Assignment —
Pictures aside, every line of the listing should be given again exactly.
──────── Information given
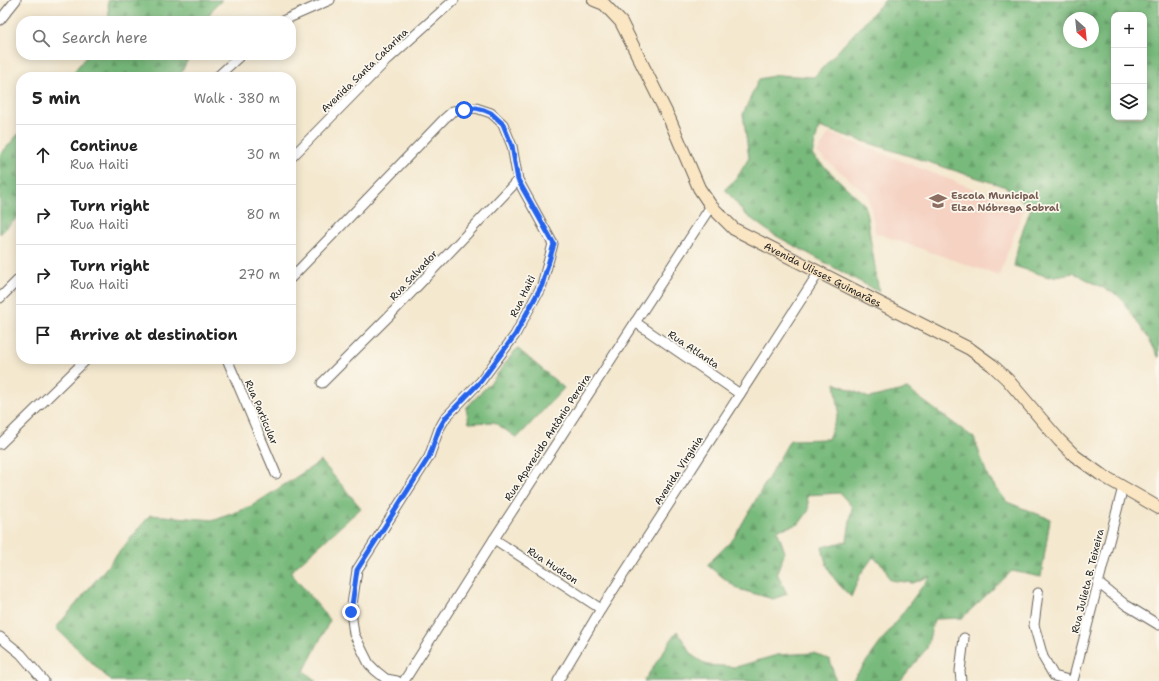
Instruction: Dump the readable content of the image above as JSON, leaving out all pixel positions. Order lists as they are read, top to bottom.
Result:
{
  "streets": {
    "main road": ["Avenida Ulisses Guimarães"],
    "street": [
      "Avenida Santa Catarina",
      "Rua Salvador",
      "Rua Haiti",
      "Rua Atlanta",
      "Rua Particular",
      "Rua Aparecido Antônio Pereira",
      "Avenida Virginia",
      "Rua Hudson",
      "Rua Julieta B. Teixeira"
    ]
  },
  "crossings": [
    ["Avenida Ulisses Guimarães", "Rua Aparecido Antônio Pereira"],
    ["Avenida Ulisses Guimarães", "Avenida Virginia"],
    ["Avenida Ulisses Guimarães", "Rua Julieta B. Teixeira"],
    ["Rua Salvador", "Rua Haiti"],
    ["Rua Atlanta", "Rua Aparecido Antônio Pereira"],
    ["Rua Atlanta", "Avenida Virginia"],
    ["Rua Aparecido Antônio Pereira", "Rua Hudson"],
    ["Avenida Virginia", "Rua Hudson"]
  ],
  "places": {
    "school or university": ["Escola Municipal Elza Nóbrega Sobral"]
  },
  "north": "bottom right",
  "page": {
    "map_buttons": ["+", "−"],
    "search": "Search here",
    "heading": ["5 min", "Walk · 380 m"],
    "list": [
      ["Continue", "Rua Haiti", "30 m"],
      ["Turn right", "Rua Haiti", "80 m"],
      ["Turn right", "Rua Haiti", "270 m"],
      "Arrive at destination"
    ]
  }
}
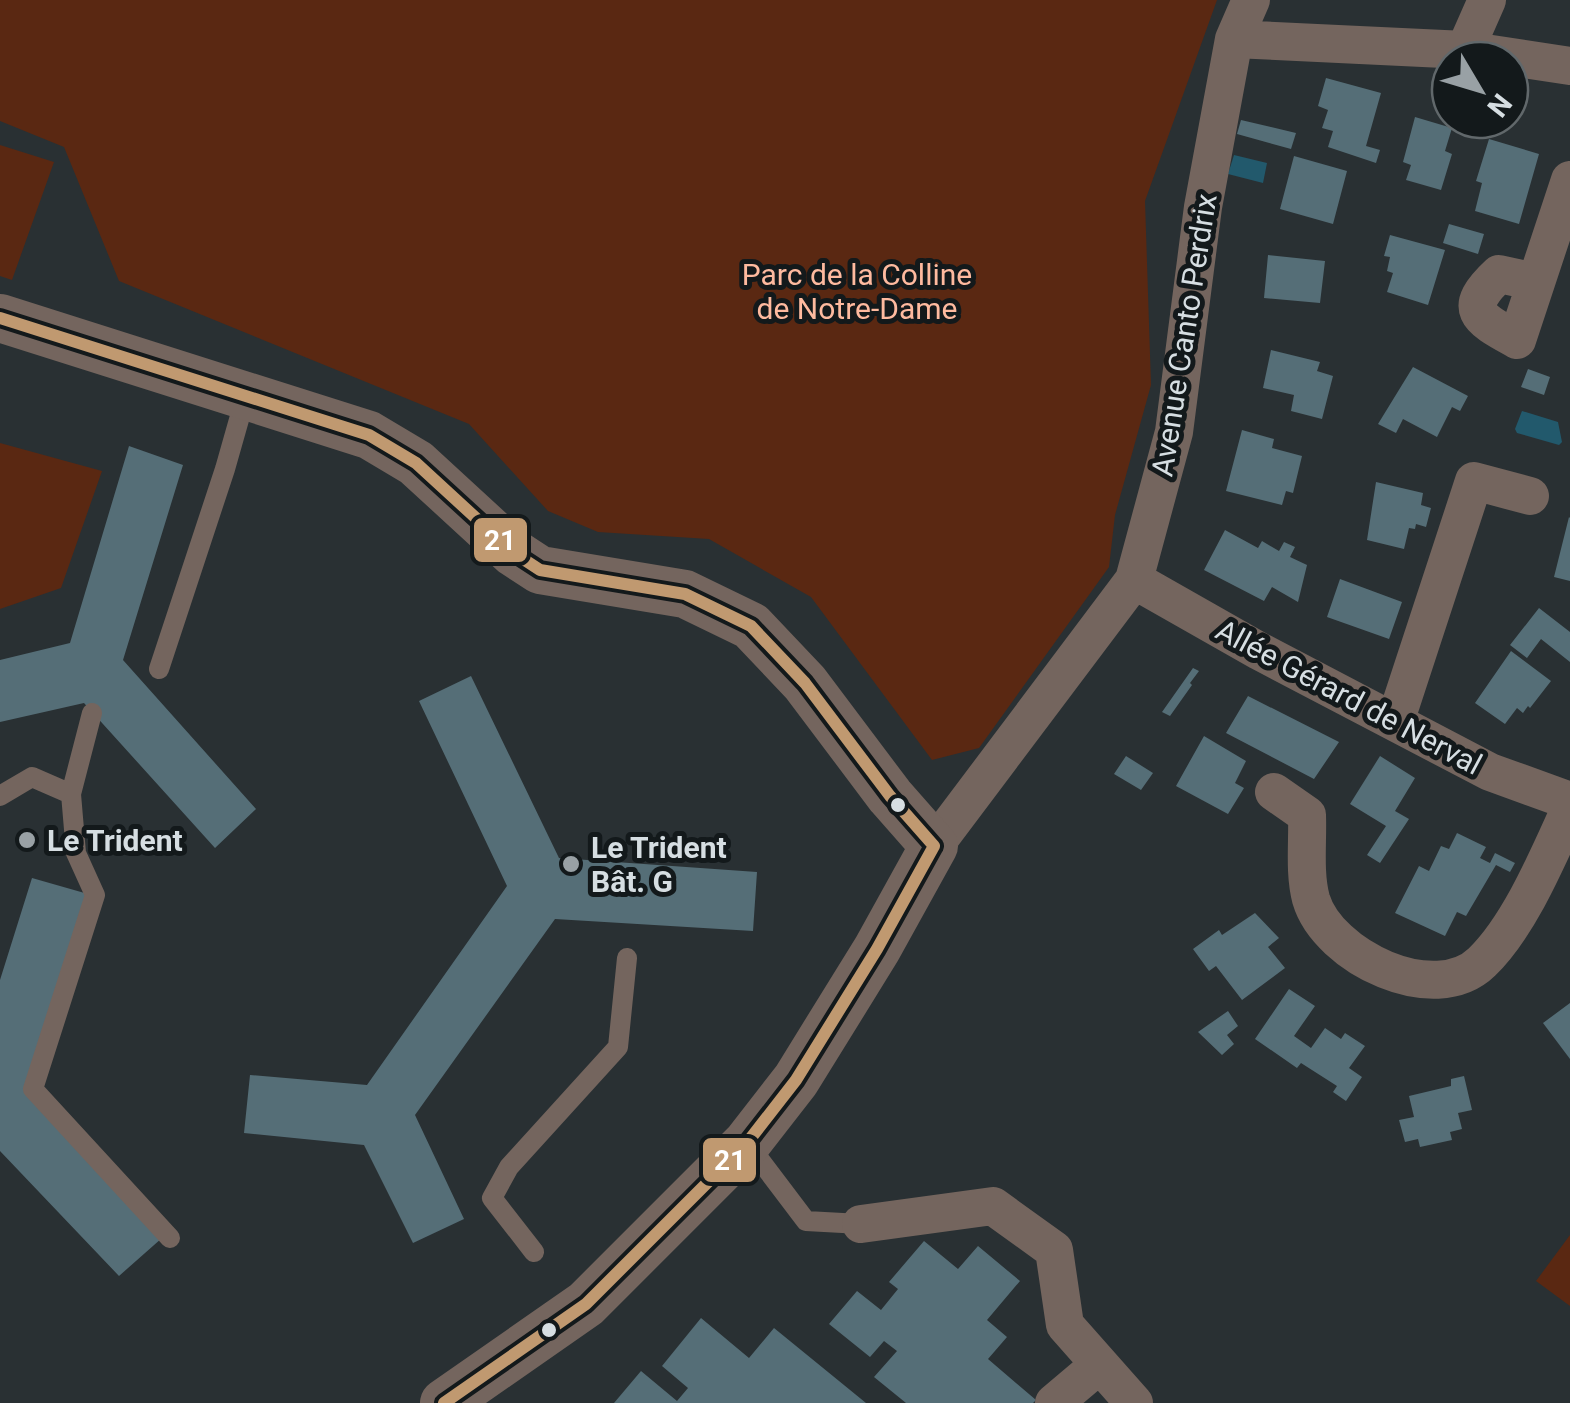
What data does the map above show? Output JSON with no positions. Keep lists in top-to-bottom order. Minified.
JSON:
{"streets":{"street":["Avenue Canto Perdrix","Allée Gérard de Nerval"]},"crossings":[["Avenue Canto Perdrix","Allée Gérard de Nerval"]],"parks":["Parc de la Colline de Notre-Dame"],"places":["Le Trident","Le Trident Bât. G"],"lines":["transit line 21"],"north":"bottom right"}
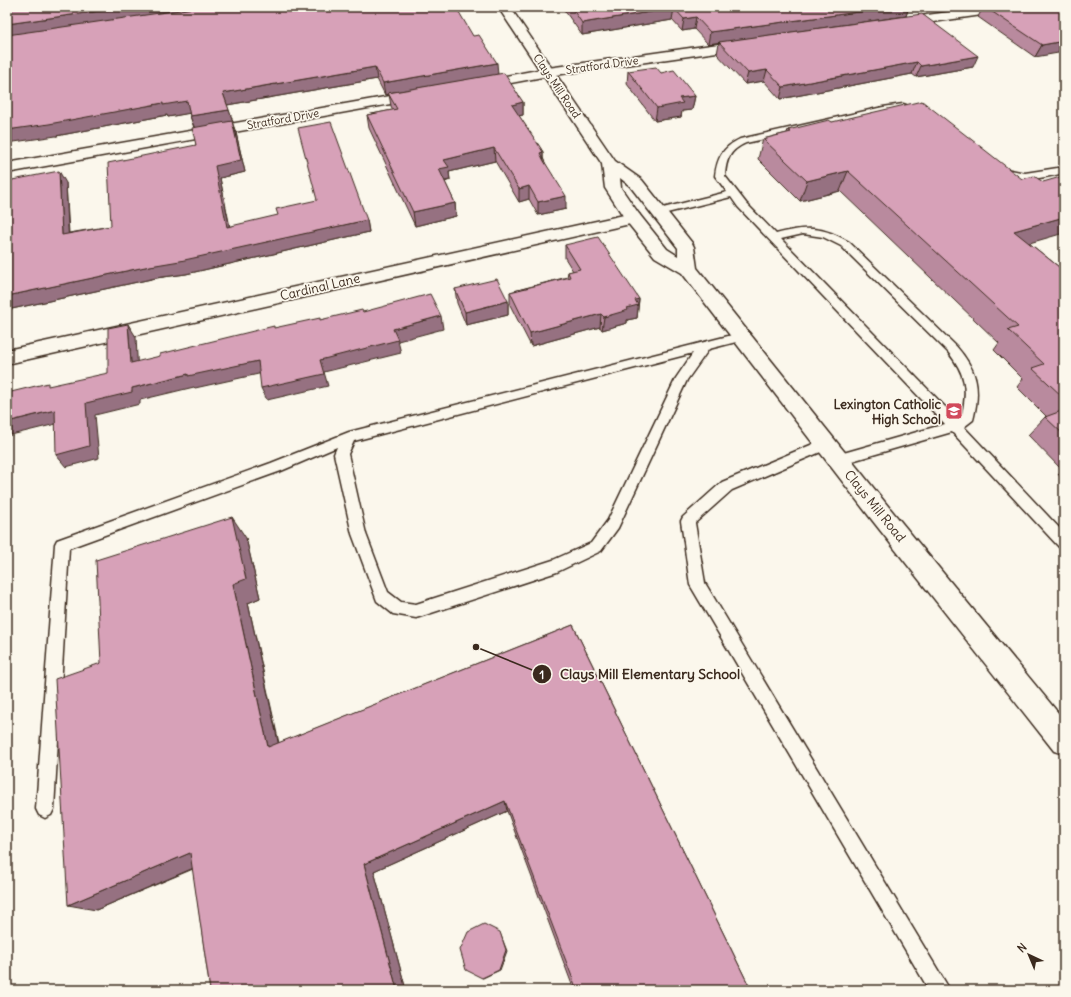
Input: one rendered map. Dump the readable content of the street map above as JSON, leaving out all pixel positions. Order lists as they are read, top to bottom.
{
  "streets": {
    "street": ["Stratford Drive", "Clays Mill Road", "Cardinal Lane"]
  },
  "crossings": [
    ["Stratford Drive", "Clays Mill Road"],
    ["Clays Mill Road", "Cardinal Lane"]
  ],
  "places": {
    "school or university": ["Lexington Catholic High School"],
    "other": ["Clays Mill Elementary School"]
  },
  "north": "top left"
}
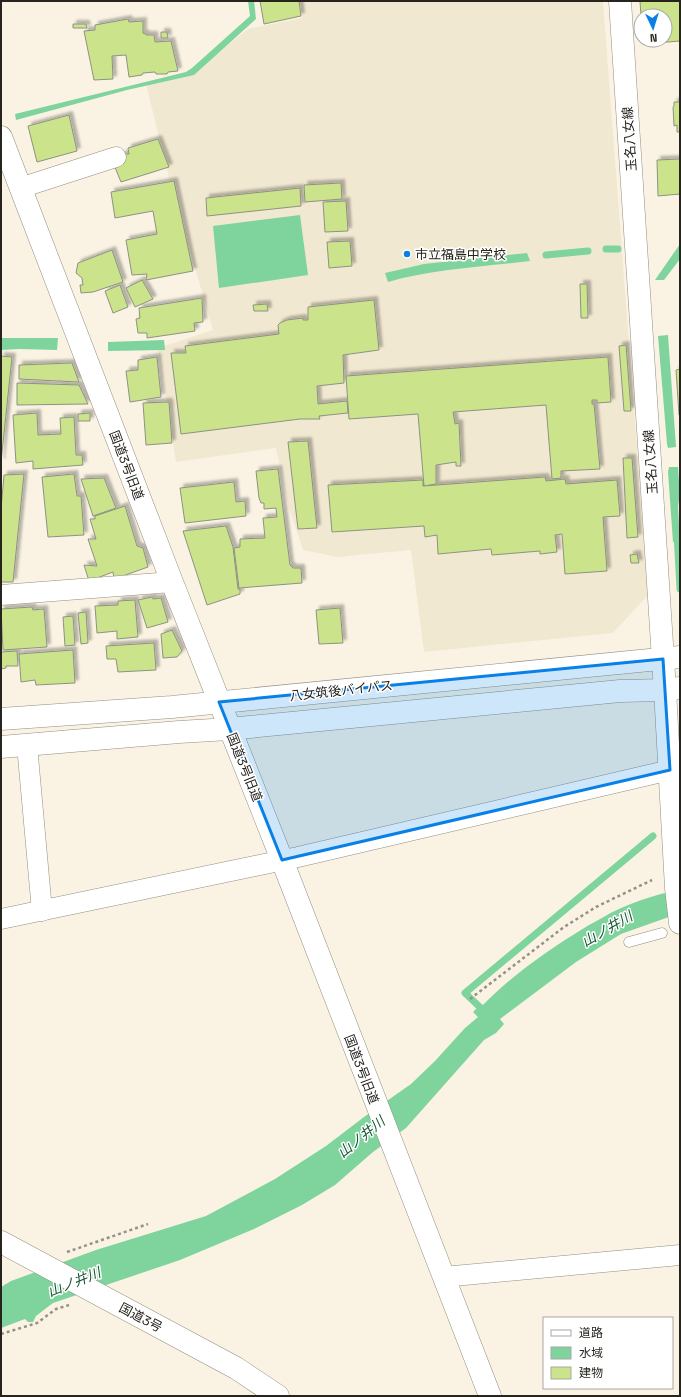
────────────────
Result —
Instruction: Dump the readable content of the image above as JSON, leaving out all pixel positions. Order lists as they are read, top to bottom.
Result:
{
  "streets": {
    "main road": ["Avenida Ulisses Guimarães"],
    "street": [
      "Avenida Santa Catarina",
      "Rua Salvador",
      "Rua Haiti",
      "Rua Atlanta",
      "Rua Particular",
      "Rua Aparecido Antônio Pereira",
      "Avenida Virginia",
      "Rua Hudson",
      "Rua Julieta B. Teixeira"
    ]
  },
  "crossings": [
    ["Avenida Ulisses Guimarães", "Rua Aparecido Antônio Pereira"],
    ["Avenida Ulisses Guimarães", "Avenida Virginia"],
    ["Avenida Ulisses Guimarães", "Rua Julieta B. Teixeira"],
    ["Rua Salvador", "Rua Haiti"],
    ["Rua Atlanta", "Rua Aparecido Antônio Pereira"],
    ["Rua Atlanta", "Avenida Virginia"],
    ["Rua Aparecido Antônio Pereira", "Rua Hudson"],
    ["Avenida Virginia", "Rua Hudson"]
  ],
  "places": {
    "school or university": ["Escola Municipal Elza Nóbrega Sobral"]
  },
  "north": "bottom right",
  "page": {
    "map_buttons": ["+", "−"],
    "search": "Search here",
    "heading": ["5 min", "Walk · 380 m"],
    "list": [
      ["Continue", "Rua Haiti", "30 m"],
      ["Turn right", "Rua Haiti", "80 m"],
      ["Turn right", "Rua Haiti", "270 m"],
      "Arrive at destination"
    ]
  }
}
What data does the map above show? Output JSON with no positions. Keep lists in top-to-bottom order. Minified.
JSON:
{"streets":{"street":["Avenue Canto Perdrix","Allée Gérard de Nerval"]},"crossings":[["Avenue Canto Perdrix","Allée Gérard de Nerval"]],"parks":["Parc de la Colline de Notre-Dame"],"places":["Le Trident","Le Trident Bât. G"],"lines":["transit line 21"],"north":"bottom right"}
Input: one rendered map. Dump the readable content of the street map above as JSON, leaving out all pixel positions. Order lists as they are read, top to bottom.
{
  "streets": {
    "street": ["Stratford Drive", "Clays Mill Road", "Cardinal Lane"]
  },
  "crossings": [
    ["Stratford Drive", "Clays Mill Road"],
    ["Clays Mill Road", "Cardinal Lane"]
  ],
  "places": {
    "school or university": ["Lexington Catholic High School"],
    "other": ["Clays Mill Elementary School"]
  },
  "north": "top left"
}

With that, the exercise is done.